Für Beobachter in Europa, insbesondere in Deutschland, Österreich und der Schweiz, sind diese Vorwahlergebnisse mehr als ein inneramerikanisches Schauspiel. Sie illustrieren die anhaltende populistische Dynamik innerhalb der Republikanischen Partei, die jedoch zunehmend von internen Machtkämpfen und der Rolle privaten Geldes geprägt wird. Die Tatsache, dass ein politisch unerfahrener Milliardär mit einer an Trump erinnernden Rhetorik den offiziellen Trump-Kandidaten schlagen konnte, deutet auf eine Fragmentierung des Lagers hin, die Parallelen zu europäischen Protestbewegungen aufweist. Zugleich zeigt sich, dass Trumps Empfehlungsmacht in Staaten mit stark ausgeprägter Parteibindung – wie Alabama – nahezu ungebrochen ist, während sie in heterogeneren Wählerschaften wie in Georgia anfälliger für Gegenkandidaten mit enormen Ressourcen wird.

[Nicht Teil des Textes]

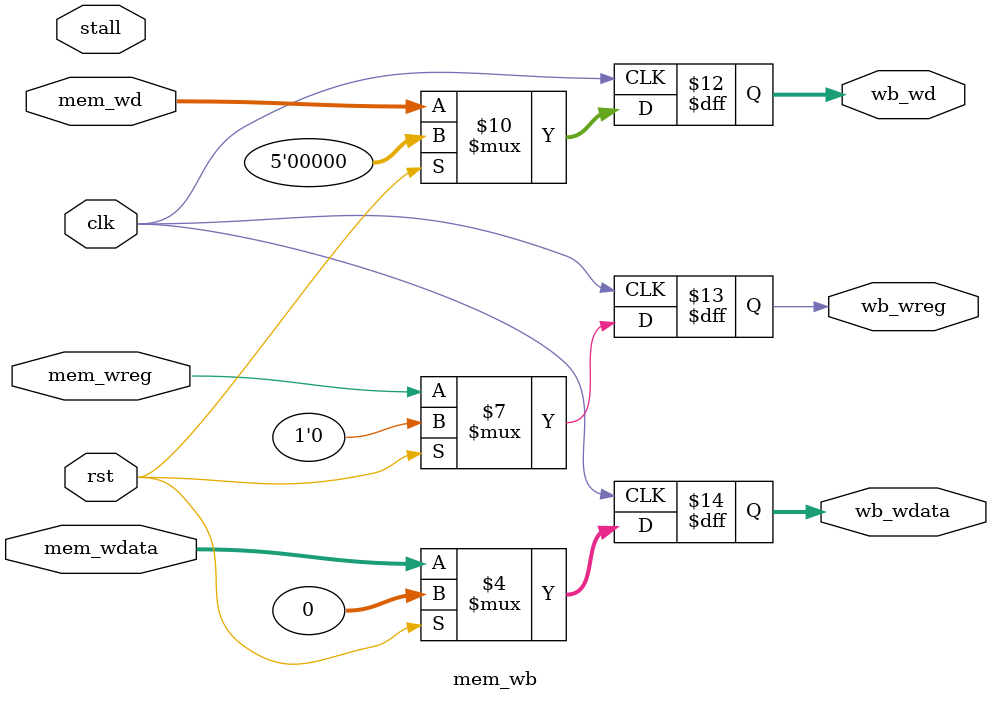
<source format=v>
`timescale 1ns / 1ps



module mem_wb(

	input	wire										clk,
	input wire										rst,
	

	//À´×Ô·Ã´æ½×¶ÎµÄÐÅÏ¢	
	input wire[4:0]       mem_wd,
	input wire                    mem_wreg,
	input wire[31:0]					 mem_wdata,
	input wire[5:0]      stall,

	//ËÍµ½»ØÐ´½×¶ÎµÄÐÅÏ¢
	output reg[4:0]      wb_wd,
	output reg                   wb_wreg,
	output reg[31:0]					 wb_wdata	       
	
);


	always @ (posedge clk) begin
		if(rst == 1) begin
			wb_wd <= 4'b0;
			wb_wreg <= 1'b0;
		  wb_wdata <= 32'b0;	
		end else begin
			wb_wd <= mem_wd;
			wb_wreg <= mem_wreg;
			wb_wdata <= mem_wdata;
		end    //if
	end      //always
			

endmodule
</source>
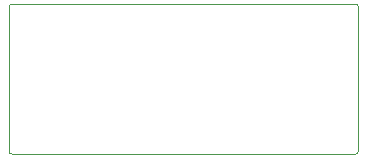
<source format=gm1>
G04 #@! TF.GenerationSoftware,KiCad,Pcbnew,(5.1.0-47-g8a7e501fe)*
G04 #@! TF.CreationDate,2019-04-01T01:15:26-05:00*
G04 #@! TF.ProjectId,usb_c_wien_bridge,7573625f-635f-4776-9965-6e5f62726964,0.1a*
G04 #@! TF.SameCoordinates,Original*
G04 #@! TF.FileFunction,Profile,NP*
%FSLAX46Y46*%
G04 Gerber Fmt 4.6, Leading zero omitted, Abs format (unit mm)*
G04 Created by KiCad (PCBNEW (5.1.0-47-g8a7e501fe)) date 2019-04-01 01:15:26*
%MOMM*%
%LPD*%
G04 APERTURE LIST*
%ADD10C,0.025400*%
G04 APERTURE END LIST*
D10*
X155321000Y-89535000D02*
G75*
G02X155575000Y-89789000I0J-254000D01*
G01*
X155575000Y-101981000D02*
G75*
G02X155321000Y-102235000I-254000J0D01*
G01*
X126238000Y-102235000D02*
G75*
G02X125984000Y-101981000I0J254000D01*
G01*
X125984000Y-89789000D02*
G75*
G02X126238000Y-89535000I254000J0D01*
G01*
X155321000Y-89535000D02*
X126238000Y-89535000D01*
X155575000Y-101981000D02*
X155575000Y-89789000D01*
X126238000Y-102235000D02*
X155321000Y-102235000D01*
X125984000Y-89789000D02*
X125984000Y-101981000D01*
M02*

</source>
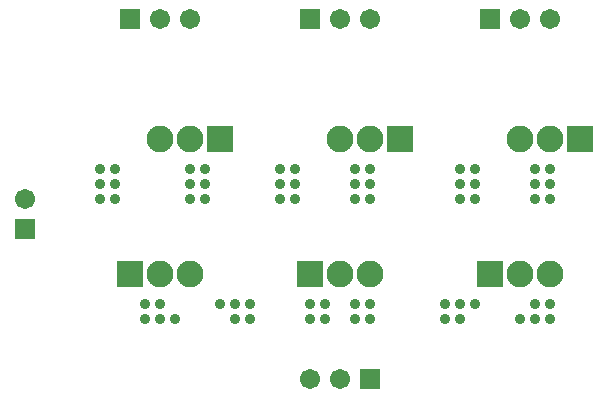
<source format=gts>
G04*
G04 #@! TF.GenerationSoftware,Altium Limited,Altium Designer,20.1.11 (218)*
G04*
G04 Layer_Color=8388736*
%FSLAX25Y25*%
%MOIN*%
G70*
G04*
G04 #@! TF.SameCoordinates,A2F51ED7-86EA-4CBA-A123-1C3C6C473107*
G04*
G04*
G04 #@! TF.FilePolarity,Negative*
G04*
G01*
G75*
%ADD12C,0.08950*%
%ADD13R,0.08950X0.08950*%
%ADD14C,0.06706*%
%ADD15R,0.06706X0.06706*%
%ADD16R,0.06706X0.06706*%
%ADD17C,0.03556*%
D12*
X180000Y90000D02*
D03*
X190000D02*
D03*
X120000D02*
D03*
X130000D02*
D03*
X60000D02*
D03*
X70000D02*
D03*
X190000Y45000D02*
D03*
X180000D02*
D03*
X130000D02*
D03*
X120000D02*
D03*
X70000D02*
D03*
X60000D02*
D03*
D13*
X200000Y90000D02*
D03*
X140000D02*
D03*
X80000D02*
D03*
X170000Y45000D02*
D03*
X110000D02*
D03*
X50000D02*
D03*
D14*
X110000Y10000D02*
D03*
X120000D02*
D03*
X70000Y130000D02*
D03*
X60000D02*
D03*
X15000Y70000D02*
D03*
X130000Y130000D02*
D03*
X120000D02*
D03*
X190000D02*
D03*
X180000D02*
D03*
D15*
X130000Y10000D02*
D03*
X50000Y130000D02*
D03*
X110000D02*
D03*
X170000D02*
D03*
D16*
X15000Y60000D02*
D03*
D17*
X60000Y30000D02*
D03*
X55000D02*
D03*
Y35000D02*
D03*
X60000D02*
D03*
X65000Y30000D02*
D03*
X90000D02*
D03*
Y35000D02*
D03*
X85000D02*
D03*
X80000D02*
D03*
X85000Y30000D02*
D03*
X110000D02*
D03*
Y35000D02*
D03*
X115000D02*
D03*
Y30000D02*
D03*
X125000D02*
D03*
X130000D02*
D03*
Y35000D02*
D03*
X125000D02*
D03*
X160000Y30000D02*
D03*
X155000D02*
D03*
Y35000D02*
D03*
X160000D02*
D03*
X165000D02*
D03*
X190000D02*
D03*
Y30000D02*
D03*
X185000D02*
D03*
X180000D02*
D03*
X185000Y35000D02*
D03*
X190000Y80000D02*
D03*
Y75000D02*
D03*
Y70000D02*
D03*
X185000D02*
D03*
Y75000D02*
D03*
Y80000D02*
D03*
X160000D02*
D03*
Y75000D02*
D03*
Y70000D02*
D03*
X165000D02*
D03*
Y75000D02*
D03*
Y80000D02*
D03*
X130000Y70000D02*
D03*
Y80000D02*
D03*
Y75000D02*
D03*
X125000Y70000D02*
D03*
D03*
Y75000D02*
D03*
Y80000D02*
D03*
X105000Y75000D02*
D03*
Y80000D02*
D03*
X100000D02*
D03*
Y75000D02*
D03*
Y70000D02*
D03*
X105000D02*
D03*
X40000D02*
D03*
Y75000D02*
D03*
Y80000D02*
D03*
X75000Y70000D02*
D03*
Y75000D02*
D03*
Y80000D02*
D03*
X45000Y70000D02*
D03*
Y75000D02*
D03*
Y80000D02*
D03*
X70000Y70000D02*
D03*
Y75000D02*
D03*
Y80000D02*
D03*
M02*

</source>
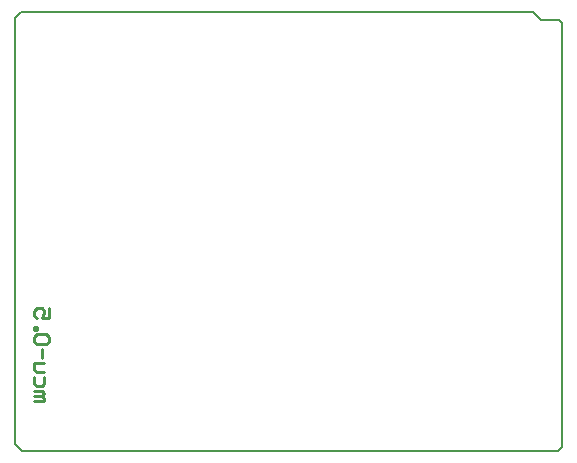
<source format=gbo>
G04*
G04 #@! TF.GenerationSoftware,Altium Limited,Altium Designer,20.2.7 (254)*
G04*
G04 Layer_Color=57008*
%FSLAX25Y25*%
%MOIN*%
G70*
G04*
G04 #@! TF.SameCoordinates,2CAF1E14-90DA-4ECA-8151-D2BA910CDBF6*
G04*
G04*
G04 #@! TF.FilePolarity,Positive*
G04*
G01*
G75*
%ADD11C,0.00787*%
%ADD12C,0.01000*%
D11*
X181890Y143898D02*
X182773Y143015D01*
X181424Y398D02*
X182773Y1746D01*
X2634Y398D02*
X181424Y398D01*
X394Y144734D02*
X2314Y146653D01*
X394Y144734D02*
X394Y2638D01*
X182773Y143015D02*
X182773Y1746D01*
X394Y2638D02*
X2634Y398D01*
X175886Y143898D02*
X181890D01*
X173130Y146653D02*
X175886Y143898D01*
X2314Y146653D02*
X173130D01*
D12*
X6905Y17142D02*
X10054D01*
Y17929D01*
X9267Y18716D01*
X6905D01*
X9267D01*
X10054Y19503D01*
X9267Y20290D01*
X6905D01*
X10054Y25013D02*
Y22652D01*
X9267Y21865D01*
X7693D01*
X6905Y22652D01*
Y25013D01*
X10054Y26588D02*
X7693D01*
X6905Y27375D01*
Y29736D01*
X10054D01*
X9267Y31310D02*
Y34459D01*
X10841Y36033D02*
X11628Y36820D01*
Y38395D01*
X10841Y39182D01*
X7693D01*
X6905Y38395D01*
Y36820D01*
X7693Y36033D01*
X10841D01*
X6905Y40756D02*
X7693D01*
Y41543D01*
X6905D01*
Y40756D01*
X11628Y47840D02*
Y44692D01*
X9267D01*
X10054Y46266D01*
Y47053D01*
X9267Y47840D01*
X7693D01*
X6905Y47053D01*
Y45479D01*
X7693Y44692D01*
M02*

</source>
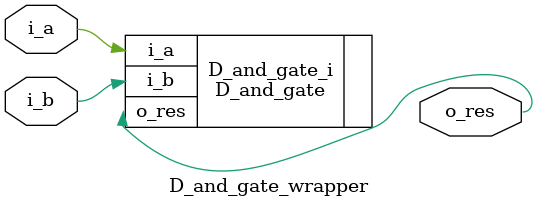
<source format=v>
`timescale 1 ps / 1 ps

module D_and_gate_wrapper
   (i_a,
    i_b,
    o_res);
  input i_a;
  input i_b;
  output o_res;

  wire i_a;
  wire i_b;
  wire o_res;

  D_and_gate D_and_gate_i
       (.i_a(i_a),
        .i_b(i_b),
        .o_res(o_res));
endmodule

</source>
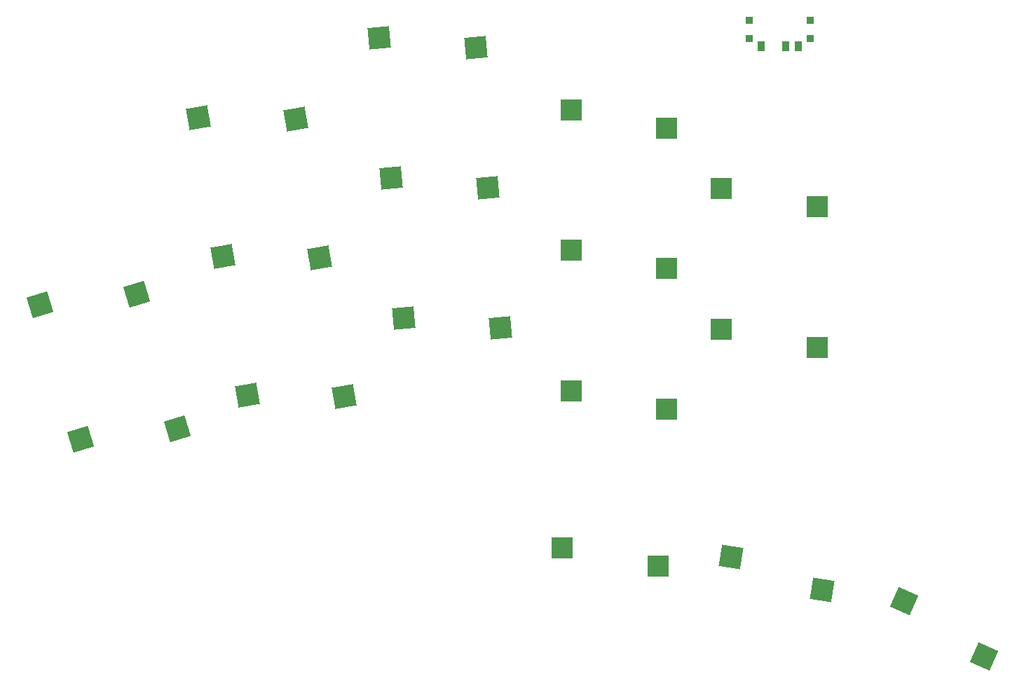
<source format=gbp>
%TF.GenerationSoftware,KiCad,Pcbnew,(6.0.4-0)*%
%TF.CreationDate,2022-07-25T11:59:58+02:00*%
%TF.ProjectId,battoota,62617474-6f6f-4746-912e-6b696361645f,v1.0.0*%
%TF.SameCoordinates,Original*%
%TF.FileFunction,Paste,Bot*%
%TF.FilePolarity,Positive*%
%FSLAX46Y46*%
G04 Gerber Fmt 4.6, Leading zero omitted, Abs format (unit mm)*
G04 Created by KiCad (PCBNEW (6.0.4-0)) date 2022-07-25 11:59:58*
%MOMM*%
%LPD*%
G01*
G04 APERTURE LIST*
G04 Aperture macros list*
%AMRotRect*
0 Rectangle, with rotation*
0 The origin of the aperture is its center*
0 $1 length*
0 $2 width*
0 $3 Rotation angle, in degrees counterclockwise*
0 Add horizontal line*
21,1,$1,$2,0,0,$3*%
G04 Aperture macros list end*
%ADD10RotRect,2.600000X2.600000X10.000000*%
%ADD11RotRect,2.600000X2.600000X5.000000*%
%ADD12R,2.600000X2.600000*%
%ADD13R,0.900000X0.900000*%
%ADD14R,0.900000X1.250000*%
%ADD15RotRect,2.600000X2.600000X336.000000*%
%ADD16RotRect,2.600000X2.600000X17.000000*%
%ADD17RotRect,2.600000X2.600000X351.000000*%
G04 APERTURE END LIST*
D10*
%TO.C,S11*%
X67128657Y110035975D03*
X78885214Y109875034D03*
%TD*%
D11*
%TO.C,S15*%
X90440528Y102756090D03*
X102138320Y101571110D03*
%TD*%
D12*
%TO.C,S21*%
X112149790Y94027254D03*
X123699791Y91827253D03*
%TD*%
%TO.C,S31*%
X111125790Y58046254D03*
X122675791Y55846253D03*
%TD*%
D13*
%TO.C,T2*%
X141068406Y121851838D03*
X133668406Y121851838D03*
X141068406Y119651838D03*
X133668406Y119651838D03*
D14*
X135118406Y118676838D03*
X138118406Y118676838D03*
X139618406Y118676838D03*
%TD*%
D12*
%TO.C,S29*%
X130324494Y101494491D03*
X141874495Y99294490D03*
%TD*%
D15*
%TO.C,S33*%
X152425280Y51665702D03*
X162081910Y44958093D03*
%TD*%
D10*
%TO.C,S7*%
X73032695Y76552511D03*
X84789252Y76391570D03*
%TD*%
D16*
%TO.C,S5*%
X47970748Y87462459D03*
X59659287Y88735481D03*
%TD*%
D12*
%TO.C,S27*%
X130324494Y84494491D03*
X141874495Y82294490D03*
%TD*%
D10*
%TO.C,S9*%
X70080676Y93294243D03*
X81837233Y93133302D03*
%TD*%
D11*
%TO.C,S13*%
X91922176Y85820780D03*
X103619968Y84635800D03*
%TD*%
%TO.C,S17*%
X88958881Y119691400D03*
X100656673Y118506420D03*
%TD*%
D17*
%TO.C,S31*%
X131454491Y56985868D03*
X142518136Y53006134D03*
%TD*%
D16*
%TO.C,S3*%
X52941067Y71205278D03*
X64629606Y72478300D03*
%TD*%
D12*
%TO.C,S23*%
X112149790Y111027254D03*
X123699791Y108827253D03*
%TD*%
%TO.C,S19*%
X112149790Y77027254D03*
X123699791Y74827253D03*
%TD*%
M02*

</source>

Der Ausblick auf die Kongresswahlen im November bleibt spannungsgeladen. Die gemischten Resultate könnten weitere vermögende Außenseiter ermutigen, sich gegen von Trump auserkorene Kandidaten zu stellen. In Georgia wird das Gouverneursrennen zwischen Jackson und dem demokratischen Herausforderer zu einem kostspieligen Duell, während die Senatswahl zwischen Collins und Ossoff mitentscheiden wird, ob die Republikaner ihre Mehrheit im Senat ausbauen können. Trumps flexible Reaktion – er vereinnahmte den Sieger kurzerhand als Beleg seiner eigenen Strahlkraft – unterstreicht seine politische Wendigkeit. Dennoch bleibt die Frage, ob seine Empfehlungsmacht in einem zunehmend von Geld und medialer Inszenierung bestimmten Vorwahlkampf dauerhaft jene „nahezu unüberwindliche“ Wirkung entfalten kann, die er selbst so gern beschwört.
Wie dieselbe Geschichte anderswo erzählt wird.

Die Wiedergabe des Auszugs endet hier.